Grades 3 and 4 continue to encourage students to access caring adults by identifying emotional health role models or deciding on the best person to ask for help with a variety of different feelings. At Grades 4 and 5, students also begin to explore how to find accurate information online and are introduced to key questions they can ask to help them evaluate whether they can trust a website to give them correct information:
- Who made the website? Was the website created by an individual person or company (.com), a government agency (.gov), a college or other school (.edu), or a nonprofit organization (.org)?
- What’s the website’s point of view? Is it based on one person’s opinion, or is it backed up by facts? Are there data from studies or statements from experts? Are there links to and from these sources?
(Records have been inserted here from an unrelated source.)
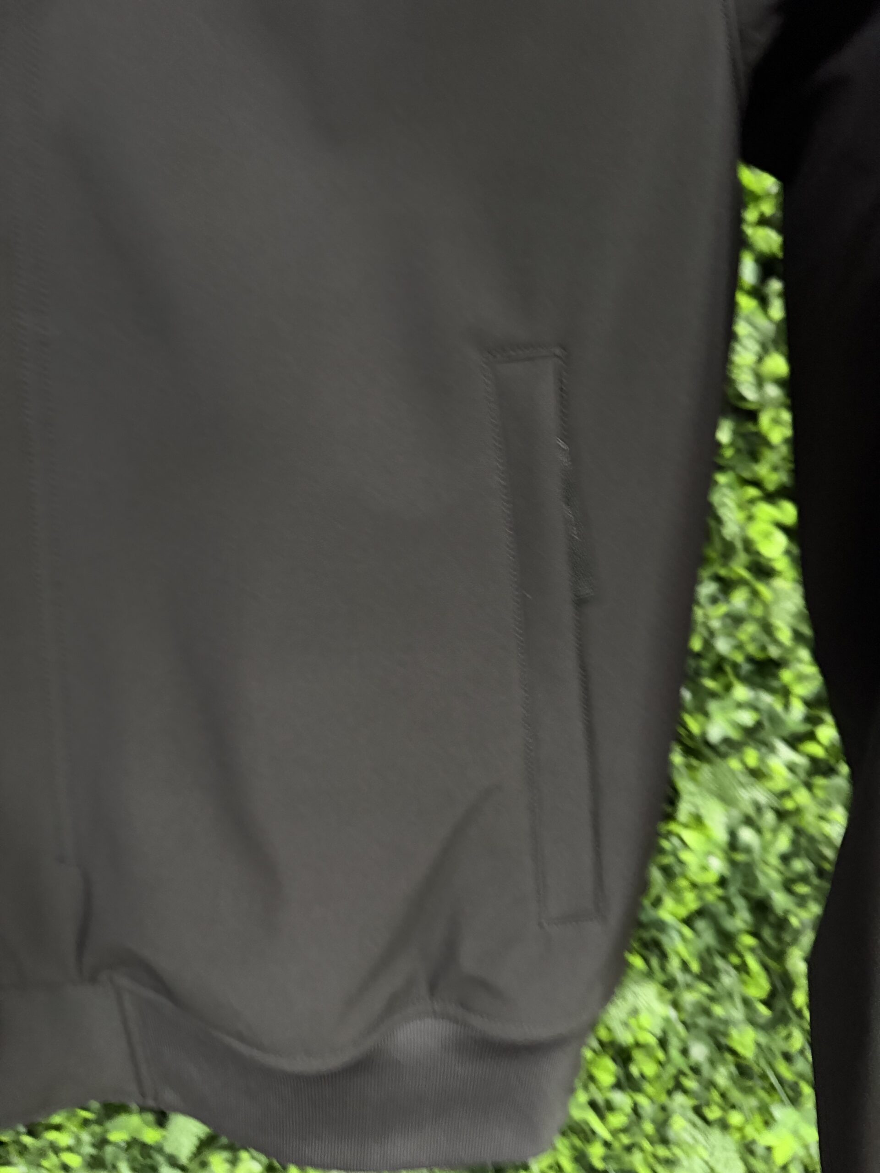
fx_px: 813
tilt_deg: -13.4
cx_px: 440
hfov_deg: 56.8
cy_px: 586
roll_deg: +2.0
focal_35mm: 24
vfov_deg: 71.6
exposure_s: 1/36
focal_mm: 6.76
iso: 800
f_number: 1.78
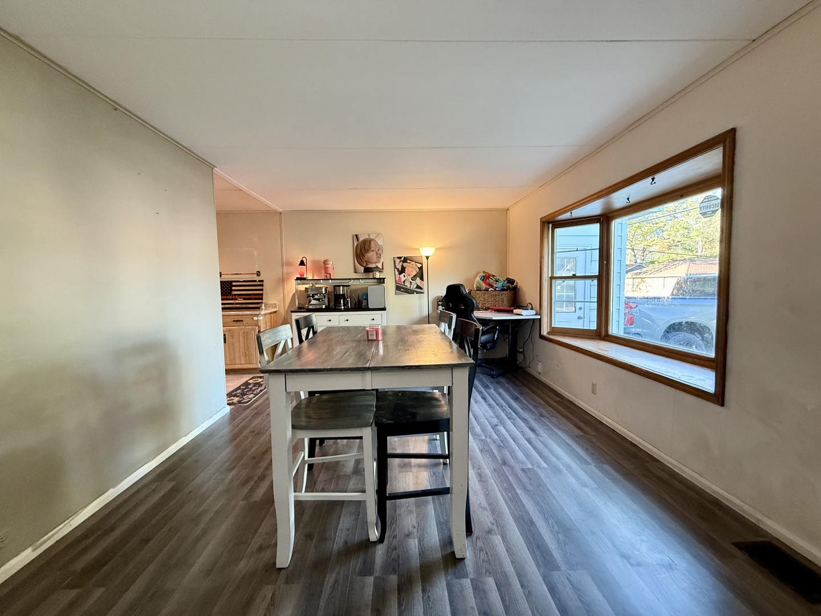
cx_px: 410
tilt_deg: -3.7
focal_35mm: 14
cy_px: 308
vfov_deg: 85.7
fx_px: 332
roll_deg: +0.8
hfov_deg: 102.1
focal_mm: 2.22
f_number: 2.2
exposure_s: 1/60
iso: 500
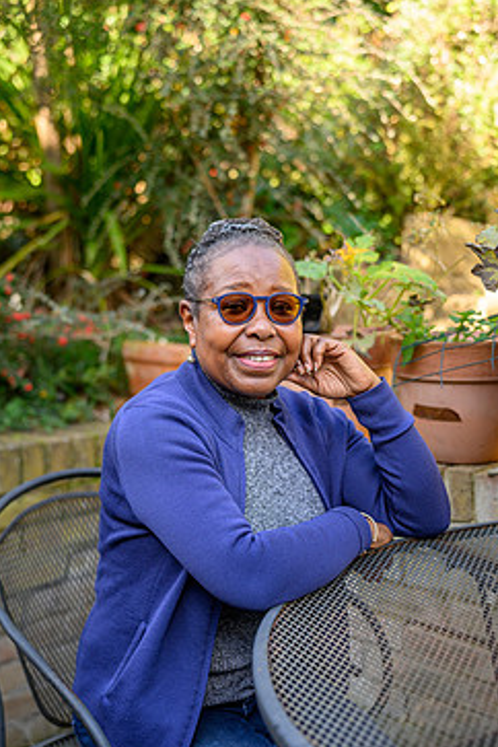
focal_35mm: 52
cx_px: 253
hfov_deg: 26.0
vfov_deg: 38.2
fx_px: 1079
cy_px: 362
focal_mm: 42
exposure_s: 1/400
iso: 180
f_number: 2.1
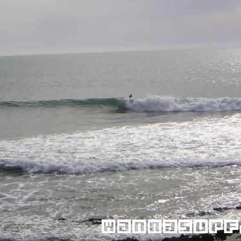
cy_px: 107
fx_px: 662
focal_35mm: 84
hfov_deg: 20.6
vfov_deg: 20.6
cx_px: 125
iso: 64
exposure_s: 1/350
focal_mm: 8.4
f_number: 8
- When was the website created or updated? Is the date easy to find? Do the links on the website still work?
- Whom is the website for? Is the information meant for kids? teens? adults? experts? people who work in health care? everyone?
- Is the website trying to get you to buy, do or believe something?
An increasingly sophisticated evaluation of resources continues throughout middle school and high school, as students identify sources of accurate information about personal and sexual health; explain the importance of seeking help for physical and mental health issues, including eating disorders, substance use and suicide thoughts; research information about tobacco, alcohol and other drugs; and identify and access community health resources.
At each of these grade levels, students are able to practice a skills process that makes sense developmentally and helps them meet the objectives from the National Health Education Standards.